Avversario dichiarato e battagliero di Francesco Crispi  e Giovanni Giolitti, si schierò sempre dalla parte dei lavoratori e per la libertà, in difesa del Mezzogiorno e di un aperto regionalismo. Denunciò senza peli sulla lingua, in coerenza con la sua concezione morale ed etica della politica, lo scandalo della Banca Romana (intreccio perverso di indicibili affarismi fra politici e banchieri), provocando la caduta del primo ministero Giolitti (1893). Respinse sdegnosamente l’assurda tesi antropologica di Cesare Lombroso della “razza” come “causa unica” dell’arretratezza meridionale.
Nel 1900 pubblicò il pamphlet “Nel regno della mafia”, un’opera  coraggiosa e incisiva, ancora oggi utile e valida, per l’acutezza dei giudizi e per le soluzioni  prospettate. Il libro costituisce un contributo serio e maturo allo studio del fenomeno mafioso e risulta un qualificato esempio per quanti, ai giorni nostri, combattono la piovra, non solo giudiziariamente, senza mai far seguire alle parole i fatti.

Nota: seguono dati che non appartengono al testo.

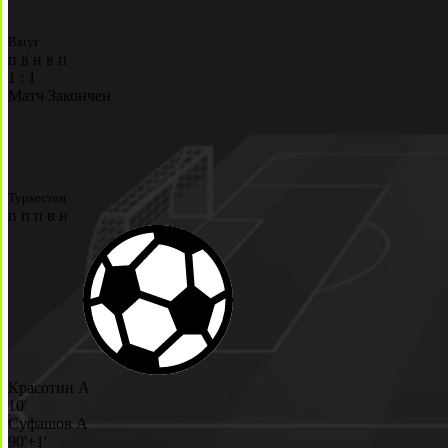
Batyr
п
в
н
в
п
1
:
1
Матч Закончен
Туркестан
п
п
п
в
н
Красотин А
10'
Суфашов А
90'+1'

Rimasero sempre presente in Colajanni gli ideali mazziniani repubblicani (nei quali si era forgiato), anche quando si accostò al socialismo positivista ed evoluzionista di fine ‘800. Si intestò, senza esitazioni, la causa dei “carusi” delle miniere di zolfo, dei pastori, dei braccianti e dei contadini poveri del latifondo, proponendo, per il riscatto morale e civile  della Sicilia e dell’intero Sud, la diffusione della cultura e la presa di coscienza politica delle masse. Ciò non lo distolse dall’avversare, al tempo stesso, la politica di Giolitti tutta indirizzata a privilegiare lo sviluppo economico del Nord Italia.
Nondimeno il 100° anniversario della sua scomparsa rischia, per i motivi indicati, di non lasciare alcuna eco: eppure i motivi di riscoperta della sua attualità sono molti. Dal regionalismo al meridionalismo, dalla lotta alla mafia ad una concezione etica e responsabile dell’impegno politico. Napoleone Colajanni ha il torto  di non essere stato adepto di nessuna “chiesa”. Da qui, a giudizio non solo di chi scrive, il pressoché totale oblio della cosiddetta politica (nazionale e locale) priva di ideali e sovente lontana dalla gente. Ieri come oggi.
Forse è proprio questo oblio ad accreditare il coraggio e l’opera di Colajanni che concluse il suo saggio sulla mafia con queste parole : “Il regno della mafia in Sicilia non cesserà se non il giorno in cui con una vera instauratio ab imis i Siciliani acquisteranno la libertà vera, il diritto e i mezzi di punire i prepotenti, di mettere alla gogna i ladri e di assicurare a tutti la giustizia giusta!”.  Con il senno di poi, alla luce anche dell’acuta intuizione di Sciascia sul superamento della linea della palma, è augurabile che l’auspicio di Colajanni susciti entusiasmo non solo nell’Isola ma nell’intero Paese afflitto, ahinoi, dai medesimi mali siciliani e da un destino cinico e baro.